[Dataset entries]
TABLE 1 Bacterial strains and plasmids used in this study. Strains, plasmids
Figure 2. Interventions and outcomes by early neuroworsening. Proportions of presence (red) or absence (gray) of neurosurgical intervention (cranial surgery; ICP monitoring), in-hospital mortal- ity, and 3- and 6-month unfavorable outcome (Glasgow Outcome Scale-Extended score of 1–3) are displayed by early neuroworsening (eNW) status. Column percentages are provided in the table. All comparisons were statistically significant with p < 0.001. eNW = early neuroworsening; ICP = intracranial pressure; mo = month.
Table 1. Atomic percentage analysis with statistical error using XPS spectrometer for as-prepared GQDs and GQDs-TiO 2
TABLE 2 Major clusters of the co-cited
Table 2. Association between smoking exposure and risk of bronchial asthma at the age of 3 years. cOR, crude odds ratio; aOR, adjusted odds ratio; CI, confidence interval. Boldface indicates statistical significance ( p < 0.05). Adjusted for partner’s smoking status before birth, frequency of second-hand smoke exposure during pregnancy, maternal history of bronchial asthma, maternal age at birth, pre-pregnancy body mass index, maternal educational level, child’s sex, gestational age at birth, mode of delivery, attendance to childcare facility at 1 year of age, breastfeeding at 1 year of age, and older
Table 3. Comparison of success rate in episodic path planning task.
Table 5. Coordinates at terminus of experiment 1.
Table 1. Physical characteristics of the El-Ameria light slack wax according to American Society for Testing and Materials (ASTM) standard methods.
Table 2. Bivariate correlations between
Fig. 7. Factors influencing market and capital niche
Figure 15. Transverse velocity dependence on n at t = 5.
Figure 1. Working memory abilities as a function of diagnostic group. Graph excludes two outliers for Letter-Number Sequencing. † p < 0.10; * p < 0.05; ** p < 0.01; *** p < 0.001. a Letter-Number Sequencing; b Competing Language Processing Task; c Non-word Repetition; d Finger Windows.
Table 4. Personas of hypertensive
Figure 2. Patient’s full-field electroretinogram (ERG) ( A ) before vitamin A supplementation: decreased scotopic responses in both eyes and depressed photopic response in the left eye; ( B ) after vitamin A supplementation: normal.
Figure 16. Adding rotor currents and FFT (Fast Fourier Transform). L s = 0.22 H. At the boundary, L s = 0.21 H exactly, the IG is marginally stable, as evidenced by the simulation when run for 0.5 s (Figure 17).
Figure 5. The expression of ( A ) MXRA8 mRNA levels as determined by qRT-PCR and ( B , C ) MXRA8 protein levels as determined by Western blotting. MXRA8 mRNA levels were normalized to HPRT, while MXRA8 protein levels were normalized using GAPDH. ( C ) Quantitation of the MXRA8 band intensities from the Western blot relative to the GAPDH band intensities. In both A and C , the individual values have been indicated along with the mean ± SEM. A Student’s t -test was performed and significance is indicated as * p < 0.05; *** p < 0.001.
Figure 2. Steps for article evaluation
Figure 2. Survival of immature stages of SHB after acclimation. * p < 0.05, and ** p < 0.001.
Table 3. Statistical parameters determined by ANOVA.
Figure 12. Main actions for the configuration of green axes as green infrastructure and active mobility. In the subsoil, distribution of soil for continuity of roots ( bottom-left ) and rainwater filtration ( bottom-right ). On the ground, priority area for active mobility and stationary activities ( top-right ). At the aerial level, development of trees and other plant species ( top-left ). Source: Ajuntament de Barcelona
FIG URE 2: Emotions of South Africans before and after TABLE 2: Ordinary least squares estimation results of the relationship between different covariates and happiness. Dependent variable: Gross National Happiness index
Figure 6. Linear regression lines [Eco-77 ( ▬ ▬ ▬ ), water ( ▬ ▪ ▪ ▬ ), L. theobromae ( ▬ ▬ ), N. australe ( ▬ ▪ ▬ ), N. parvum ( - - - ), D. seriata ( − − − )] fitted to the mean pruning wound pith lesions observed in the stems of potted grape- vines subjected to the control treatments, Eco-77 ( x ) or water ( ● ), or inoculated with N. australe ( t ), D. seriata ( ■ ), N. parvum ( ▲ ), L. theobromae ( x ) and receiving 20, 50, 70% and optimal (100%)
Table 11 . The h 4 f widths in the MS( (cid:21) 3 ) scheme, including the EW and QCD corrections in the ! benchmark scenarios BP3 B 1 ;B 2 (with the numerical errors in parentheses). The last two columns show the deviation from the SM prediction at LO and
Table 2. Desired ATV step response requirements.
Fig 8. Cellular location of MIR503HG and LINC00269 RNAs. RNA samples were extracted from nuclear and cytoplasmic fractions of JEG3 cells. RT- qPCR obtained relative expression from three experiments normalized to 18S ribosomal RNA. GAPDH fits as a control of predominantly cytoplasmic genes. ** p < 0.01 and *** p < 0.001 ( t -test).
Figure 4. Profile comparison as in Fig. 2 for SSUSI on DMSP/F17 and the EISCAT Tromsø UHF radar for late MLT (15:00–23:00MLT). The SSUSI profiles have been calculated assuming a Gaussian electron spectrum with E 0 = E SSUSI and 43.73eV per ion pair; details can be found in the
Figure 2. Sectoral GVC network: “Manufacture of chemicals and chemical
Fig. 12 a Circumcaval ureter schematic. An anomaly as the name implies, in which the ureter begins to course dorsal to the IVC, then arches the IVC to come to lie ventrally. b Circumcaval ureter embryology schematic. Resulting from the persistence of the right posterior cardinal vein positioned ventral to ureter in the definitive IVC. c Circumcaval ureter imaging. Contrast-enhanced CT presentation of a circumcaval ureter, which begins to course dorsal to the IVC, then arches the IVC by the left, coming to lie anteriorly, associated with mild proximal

Exercise goal
Count every line that holds the word "response" in the entries, and state the result alone.

Result below
2